■ **TWOJE ZADANIE**: Powtórz bez żadnych zmian cały poniższy tekst o odnawianiu się człowieka wewnętrznego w listach św. Pawła.

■ **TEKST DO PRZECZYTANIA**:
Św. Paweł nalega w Liście do Kolosan: „Nie kłamcie jedni wobec drugich, boście zwlekli z siebie starego człowieka z uczynkami jego, a przeoblekli się w nowego, który wciąż się odnawia ku doskonałemu poznaniu na wzór Tego, który go stworzył. [W tym odnowieniu] nie masz poganina ani żyda, obrzezanego czy nieobrzezanego, barbarzyńcy i Scyty, wolnego i niewolnika, ale wszystko i we wszystkim Chrystus" (Kol 3,9-11). Człowiek wewnętrzny odnawia się nieustannie na obraz Boga, który się nie starzeje. Życie Boże jest ponad przeszłością, teraźniejszością i przyszłością; mierzy się ono jedyną chwilą niezmiennej wieczności. Podobnie Chrystus zmartwychwstały już więcej nie umiera i trwa w wiekuistej młodości; ożywia On nas przez łaski ciągle nowe, aby nas do siebie upodobnić. Św. Paweł pisze także do Efezjan: Z tej to przyczyny zginam kolana przed Ojcem Pana naszego Jezusa Chrystusa... aby dał wam według bogactw chwały swojej... za sprawą Ducha Jego wzmocnić się potężnie w wewnętrznego człowieka, tak aby przez wiarę Chrystus zamieszkał w sercach waszych. A wy umocnieni i ugruntowani w miłości, abyście wraz ze wszystkimi świętymi pojąć mogli, jak ona jest rozległa i daleka, wzniosła i głęboka, abyście też mogli poznać, jak miłość Chrystusa przewyższa wszelką wiedzę i [w ten sposób] byli napełnieni całą pełnością Bożą" (Ef 3,14-19).

■ **DOSTĘPNE DANE**:

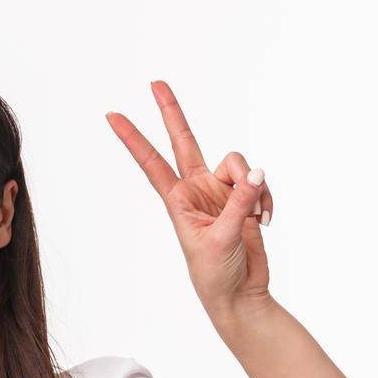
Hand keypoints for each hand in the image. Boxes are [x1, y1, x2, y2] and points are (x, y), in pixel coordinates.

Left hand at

■ **OCZEKIWANY WYNIK**:
Św. Paweł nalega w Liście do Kolosan: „Nie kłamcie jedni wobec drugich, boście zwlekli z siebie starego człowieka z uczynkami jego, a przeoblekli się w nowego, który wciąż się odnawia ku doskonałemu poznaniu na wzór Tego, który go stworzył. [W tym odnowieniu] nie masz poganina ani żyda, obrzezanego czy nieobrzezanego, barbarzyńcy i Scyty, wolnego i niewolnika, ale wszystko i we wszystkim Chrystus" (Kol 3,9-11). Człowiek wewnętrzny odnawia się nieustannie na obraz Boga, który się nie starzeje. Życie Boże jest ponad przeszłością, teraźniejszością i przyszłością; mierzy się ono jedyną chwilą niezmiennej wieczności. Podobnie Chrystus zmartwychwstały już więcej nie umiera i trwa w wiekuistej młodości; ożywia On nas przez łaski ciągle nowe, aby nas do siebie upodobnić. Św. Paweł pisze także do Efezjan: Z tej to przyczyny zginam kolana przed Ojcem Pana naszego Jezusa Chrystusa... aby dał wam według bogactw chwały swojej... za sprawą Ducha Jego wzmocnić się potężnie w wewnętrznego człowieka, tak aby przez wiarę Chrystus zamieszkał w sercach waszych. A wy umocnieni i ugruntowani w miłości, abyście wraz ze wszystkimi świętymi pojąć mogli, jak ona jest rozległa i daleka, wzniosła i głęboka, abyście też mogli poznać, jak miłość Chrystusa przewyższa wszelką wiedzę i [w ten sposób] byli napełnieni całą pełnością Bożą" (Ef 3,14-19).